OPINION: Try thinking of everyone around you as Granny

by JEFF LESTER • EDITOR

I have tried to be pleasant and understanding about this.

I have waited for months to see how the governor’s executive orders would be followed and enforced, or ignored and disdained.

Now, as they say, I’m over it.

I know some readers don’t want to get this message, but here it is anyway:

If you are among other people in a public indoor space, PUT ON A FACE MASK!

I know what you might be thinking.

“This virus stuff is a hoax.” NO. C’mon. You know it’s not a hoax. Every day that passes, the likelihood that you are personally acquainted with someone who caught COVID-19 increases.

“There aren’t enough cases here to worry about it.” How do you know that? Have you been tested? Members of your household? Your co-workers? Your neighbors? If any of these folks have not been tested, they might be carrying COVID-19 in their respiratory systems. You simply don’t know until you know.

“I don’t feel sick.” Re-read the response above, and add this: The vast majority of infectious disease experts agree that LOTS of people are carrying the COVID-19 virus without knowing it and without feeling any symptoms. If that’s you, you might become sick or you might not. You simply don’t know until you know!

“Those masks don’t really work.” Well . . . we can argue all day about the merits or downsides of various face coverings.
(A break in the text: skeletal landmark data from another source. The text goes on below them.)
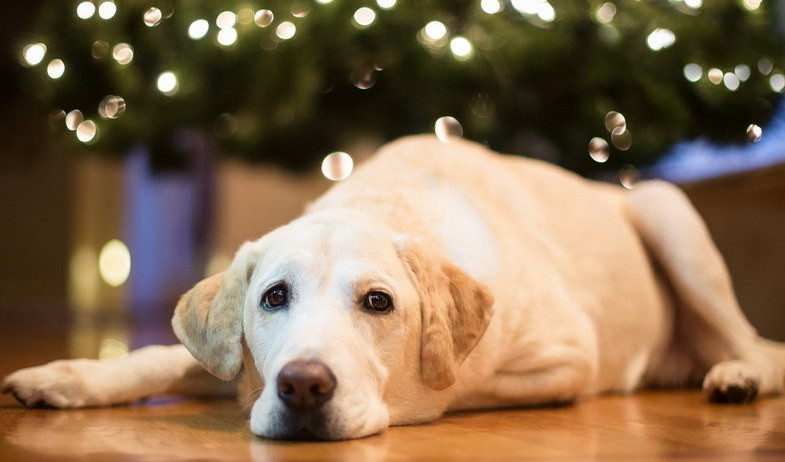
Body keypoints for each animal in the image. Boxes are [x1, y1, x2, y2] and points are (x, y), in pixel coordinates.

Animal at [1, 134, 784, 440]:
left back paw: (736, 373)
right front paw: (65, 377)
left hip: (667, 212)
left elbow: (452, 387)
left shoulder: (567, 358)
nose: (302, 386)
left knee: (758, 348)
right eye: (273, 297)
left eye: (379, 302)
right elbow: (163, 359)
Also, we can or should be able to agree on this: Wearing some kind of face covering provides more protection that not wearing anything.

“Wearing a mask won’t keep me from getting sick.” True.

But that’s not the point.

Experts — including several of President Trump’s medical advisors — urge people to wear masks to reduce the amount of our OWN germs that emerge from our mouths and could make someone else sick.

So imagine if everyone in the grocery store or the convenience store is wearing a mask. For me, it means my blood pressure immediately drops a few notches.

“I can’t breathe in a mask.” I’m certain that’s true of a segment of the population with respiratory problems. I don’t believe for a minute that it’s true of, for example, many local young adults who appear to be quite healthy and vigorous and seem to believe they are bulletproof and immortal.

“You can’t make me wear a mask.” That might be true, depending on how serious the commonwealth of Virginia gets about enforcement.

But is it really so important to let all your hot air out that you are daring someone to make you wear a mask?

“Telling me to wear a mask violates my rights as a citizen of the United States.” Well . . . philosophically, that may be true.

Legally? Not so much. Just this week, Virginia Attorney General Mark Herring announced that he has now successfully defended the mask requirement against at least 12 court challenges.

Morally? How about this: As a citizen, I have a right to not worry that all the unmasked people wandering around near me in the store will infect me with molecules of virus spewing out of their mouths. Your refusal to wear a mask violates my right to be that much closer to healthy.

If you’re still not convinced, think of it this way:

Most readers, I would hope, have or had at least one granny who is/was precious to them. Granny is loving, kind and generous. She is a jewel in her community and a blessing to her family.

Granny also is struggling with health problems. Remember when everybody had to wear a mask visiting her in the hospital so that her delicate immune system wouldn’t become compromised by the family’s germs?

Now: Every time you set foot within a public indoor space, imagine that every other human being around you is Granny.